**Lesetext**.
>>>>>

Im Zuge des wirtschaftlichen Erfolgs der USA bildete sich eine Mittelschicht (middle class) heraus, die nach bestimmten Idealen und Vorstellungen lebte. Dazu zählten etwa Reinlichkeit, Selbständigkeit und Bildung. Wie auch bei der Marktrevolution läuft die Analyse des Verfassers über die Mittelschicht in der ersten Hälfte des 19. Jahrhunderts auf den Fluchtpunkt Bürgerkrieg zu. Die Bürger des Nordens definierten sich immer stärker sklavereikritisch und verurteilten die Wirtschaftsform des Südens als barbarisch. Für den Süden konstatiert er eine gegenläufige Entwicklung. „Nicht wenige Sklavenhalter imaginierten sich als eine Quasi-Aristokratie und orientierten sich in ihrem Lebensstil am englischen Landadel, nicht zuletzt auch durch den demonstrativen Prunk der großen Herrenhäuser“ (S. 226). Dies mag erklären, warum viele Südstaaten auf die Wahl Abraham Lincolns zum Präsidenten mit dem Wunsch nach Loslösung von der Union reagierten. Lincoln war ein äußerst moderater Abolitionist, dennoch fürchteten die Südstaaten nach seinem Amtsantritt um „den Fortbestand ihres Wirtschafts- und Gesellschaftssystems“ (S. 255).

<<<<<

**Erfasste Angaben**.
>>>>>

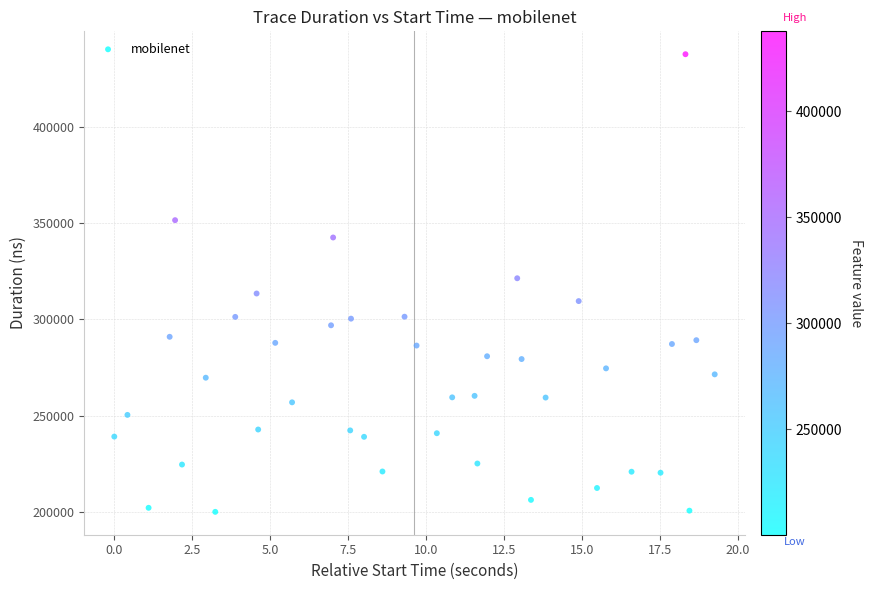

What is the range of Y values (max minus min)?

237351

<<<<<

**Arbeitsaufträge**.
A) Welche Ideale und Vorstellungen der Mittelschicht zählt der Lesetext auf?
B) Woran orientierten sich laut dem Lesetext nicht wenige Sklavenhalter in ihrem Lebensstil?
Stützen Sie sich ausschließlich auf den Lesetext.

**Schriftliche Antworten**.
A) Reinlichkeit, Selbständigkeit und Bildung

B) Am englischen Landadel.